[Required action] Render the part of the rows below that opens with the line containing "#### Response: 400" and closes with the line containing "### GET /permission" as a Markdown table. Use the columns "No." and "Line", number each line, and skip blank lines.

[Raw data]
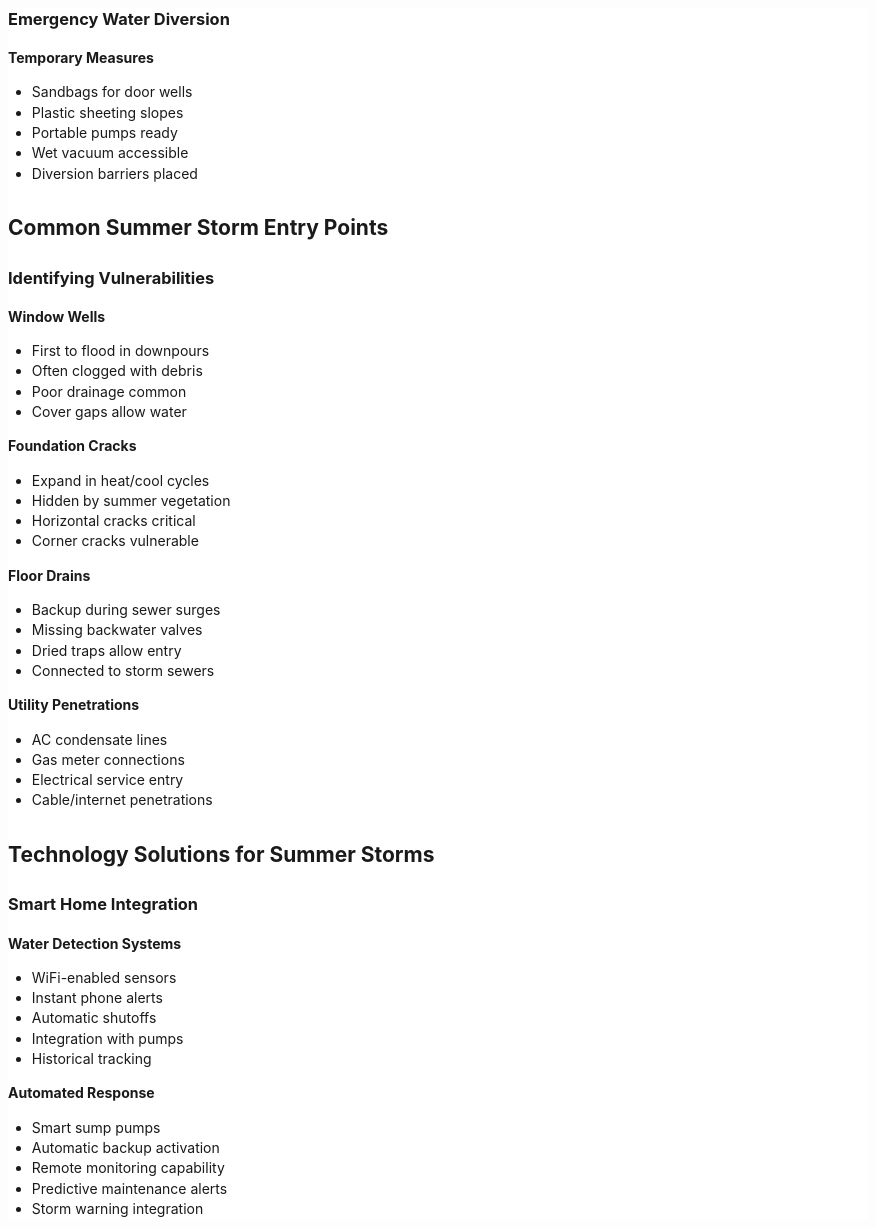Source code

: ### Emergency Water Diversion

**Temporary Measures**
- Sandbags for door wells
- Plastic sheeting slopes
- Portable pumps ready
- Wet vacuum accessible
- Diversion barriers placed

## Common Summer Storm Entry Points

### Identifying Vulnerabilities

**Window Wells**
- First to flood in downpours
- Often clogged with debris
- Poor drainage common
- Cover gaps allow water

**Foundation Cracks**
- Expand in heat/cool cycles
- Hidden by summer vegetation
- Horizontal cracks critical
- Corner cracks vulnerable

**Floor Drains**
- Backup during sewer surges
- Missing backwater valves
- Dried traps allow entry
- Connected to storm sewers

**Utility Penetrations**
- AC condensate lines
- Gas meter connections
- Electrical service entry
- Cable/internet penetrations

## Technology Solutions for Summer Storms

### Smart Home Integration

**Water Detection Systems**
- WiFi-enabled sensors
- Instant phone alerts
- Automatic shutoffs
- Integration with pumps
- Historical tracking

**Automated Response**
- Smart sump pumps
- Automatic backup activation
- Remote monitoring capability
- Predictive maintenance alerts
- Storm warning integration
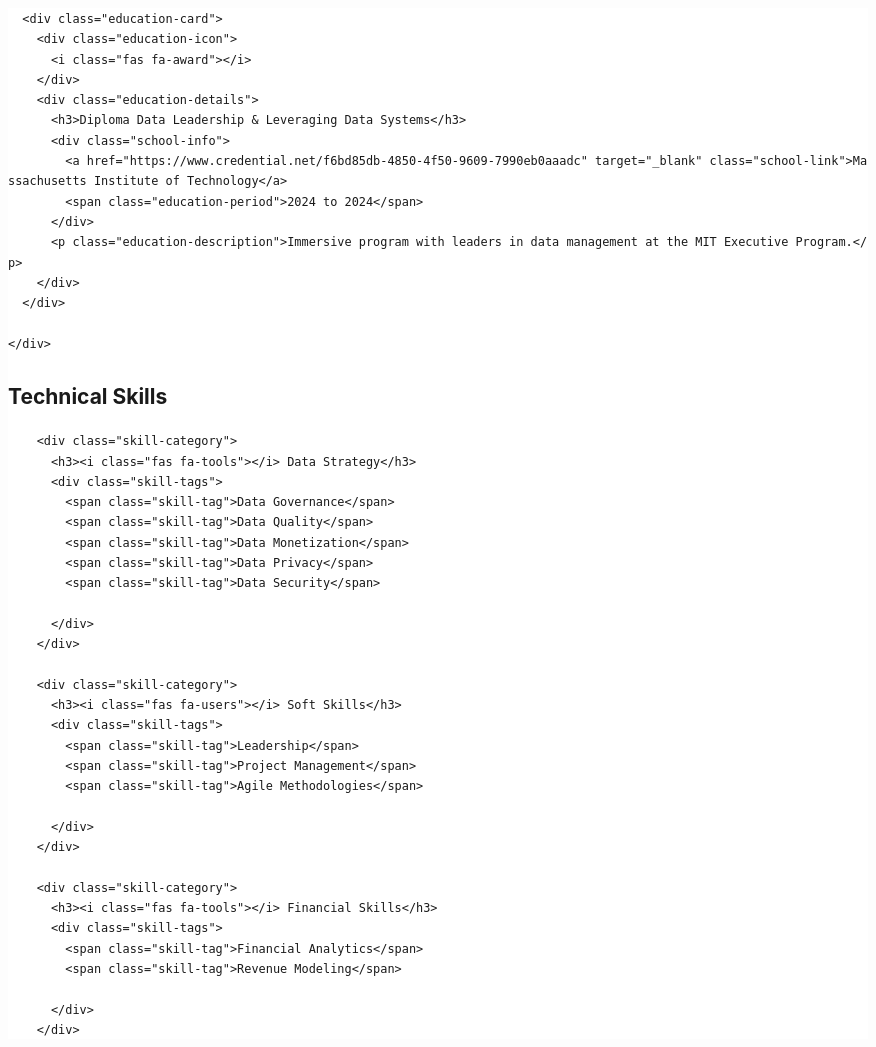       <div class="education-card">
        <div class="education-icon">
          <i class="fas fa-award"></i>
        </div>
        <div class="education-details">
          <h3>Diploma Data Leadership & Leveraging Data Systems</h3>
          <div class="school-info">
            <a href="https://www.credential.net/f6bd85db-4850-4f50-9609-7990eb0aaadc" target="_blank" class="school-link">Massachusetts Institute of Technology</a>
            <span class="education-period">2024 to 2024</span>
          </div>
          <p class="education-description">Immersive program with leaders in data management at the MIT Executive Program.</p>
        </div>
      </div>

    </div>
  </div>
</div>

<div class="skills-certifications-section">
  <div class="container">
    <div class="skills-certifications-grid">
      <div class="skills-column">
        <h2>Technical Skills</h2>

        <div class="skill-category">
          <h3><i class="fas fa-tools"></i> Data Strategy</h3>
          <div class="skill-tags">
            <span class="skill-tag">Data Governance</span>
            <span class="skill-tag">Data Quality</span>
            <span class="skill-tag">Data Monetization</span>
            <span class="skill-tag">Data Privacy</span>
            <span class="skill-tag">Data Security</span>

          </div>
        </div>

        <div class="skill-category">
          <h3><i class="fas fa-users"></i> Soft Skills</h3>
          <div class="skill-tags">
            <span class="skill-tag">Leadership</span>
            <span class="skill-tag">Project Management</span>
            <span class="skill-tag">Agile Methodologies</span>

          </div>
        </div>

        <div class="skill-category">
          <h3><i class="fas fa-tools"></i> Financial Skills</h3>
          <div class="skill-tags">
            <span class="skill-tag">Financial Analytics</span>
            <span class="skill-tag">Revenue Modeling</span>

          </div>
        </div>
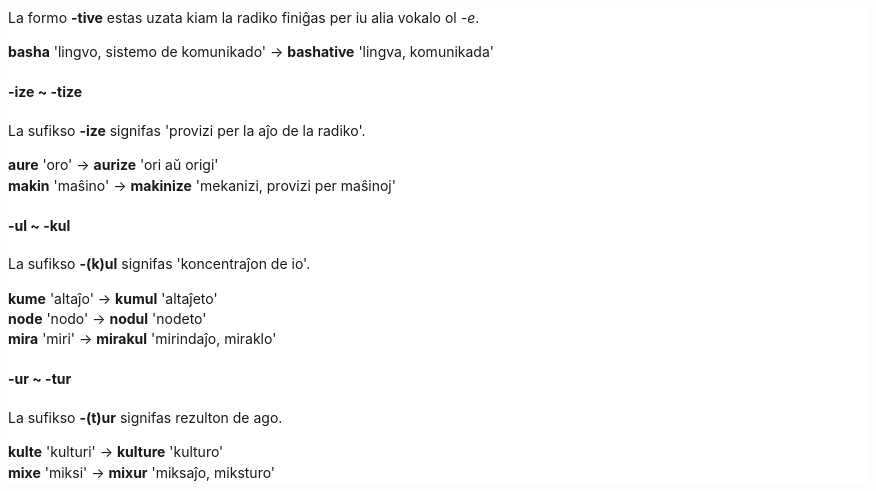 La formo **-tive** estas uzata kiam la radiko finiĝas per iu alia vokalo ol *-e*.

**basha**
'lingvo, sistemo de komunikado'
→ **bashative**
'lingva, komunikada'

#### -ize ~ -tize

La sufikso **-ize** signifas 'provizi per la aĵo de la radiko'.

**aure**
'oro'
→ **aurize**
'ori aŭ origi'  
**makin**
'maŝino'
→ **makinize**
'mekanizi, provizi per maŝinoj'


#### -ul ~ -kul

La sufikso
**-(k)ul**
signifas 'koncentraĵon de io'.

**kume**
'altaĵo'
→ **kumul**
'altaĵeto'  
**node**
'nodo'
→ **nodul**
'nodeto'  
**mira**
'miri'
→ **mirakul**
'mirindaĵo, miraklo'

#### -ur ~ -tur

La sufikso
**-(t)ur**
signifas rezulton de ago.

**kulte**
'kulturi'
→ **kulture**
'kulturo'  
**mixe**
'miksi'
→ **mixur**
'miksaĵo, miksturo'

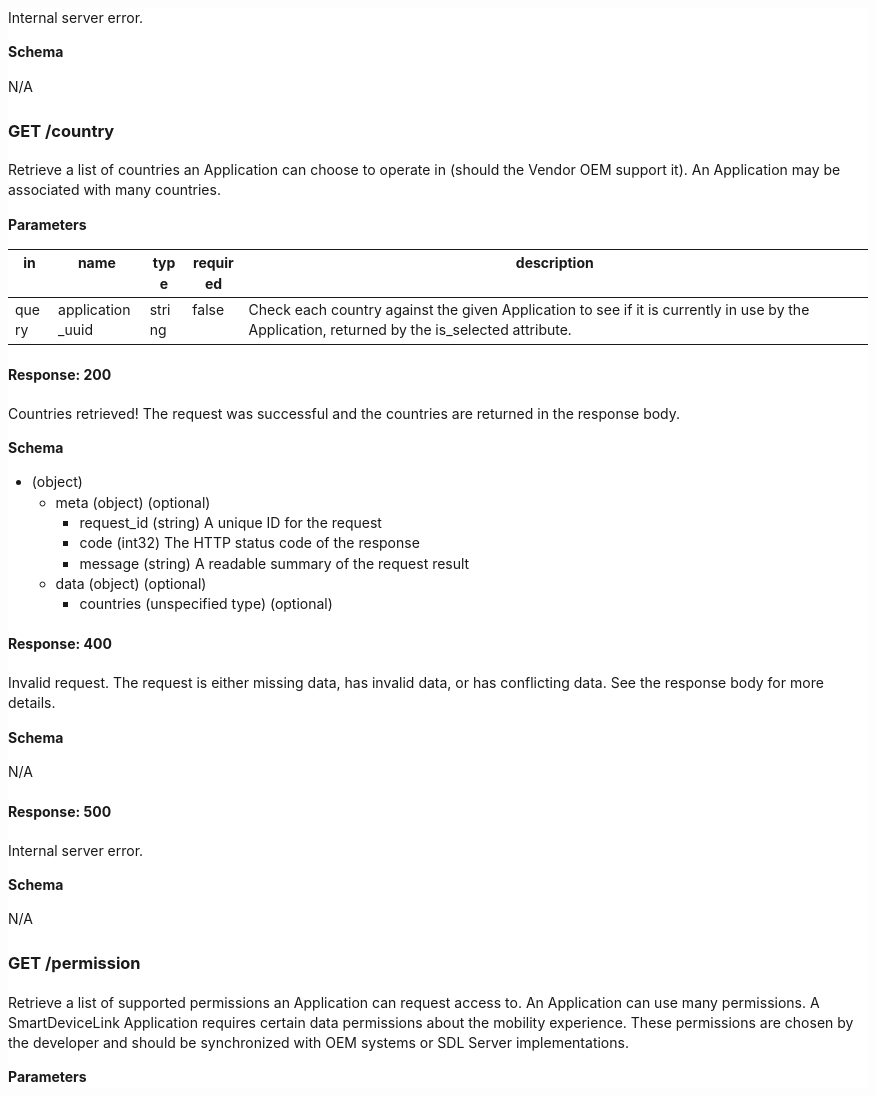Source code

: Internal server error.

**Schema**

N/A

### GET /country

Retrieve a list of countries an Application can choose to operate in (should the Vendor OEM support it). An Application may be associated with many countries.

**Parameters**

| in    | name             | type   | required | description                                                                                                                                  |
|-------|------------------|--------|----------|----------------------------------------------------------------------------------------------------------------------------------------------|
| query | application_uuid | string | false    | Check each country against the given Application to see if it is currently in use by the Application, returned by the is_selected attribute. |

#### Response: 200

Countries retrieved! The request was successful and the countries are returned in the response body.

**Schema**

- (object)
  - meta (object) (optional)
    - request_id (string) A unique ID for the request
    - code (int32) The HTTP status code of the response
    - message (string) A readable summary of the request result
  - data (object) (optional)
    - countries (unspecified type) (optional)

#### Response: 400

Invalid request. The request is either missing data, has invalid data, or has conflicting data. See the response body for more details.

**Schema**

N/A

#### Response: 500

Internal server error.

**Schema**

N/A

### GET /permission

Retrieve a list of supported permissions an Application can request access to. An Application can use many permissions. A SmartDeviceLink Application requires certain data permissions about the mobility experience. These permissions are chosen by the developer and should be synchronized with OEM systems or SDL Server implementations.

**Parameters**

[Task response]
| No. | Line |
|---|---|
| 1 | #### Response: 400 |
| 2 | Invalid request. The request is either missing data, has invalid data, or has conflicting data. See the response body for more details. |
| 3 | **Schema** |
| 4 | N/A |
| 5 | #### Response: 500 |
| 6 | Internal server error. |
| 7 | **Schema** |
| 8 | N/A |
| 9 | ### GET /permission |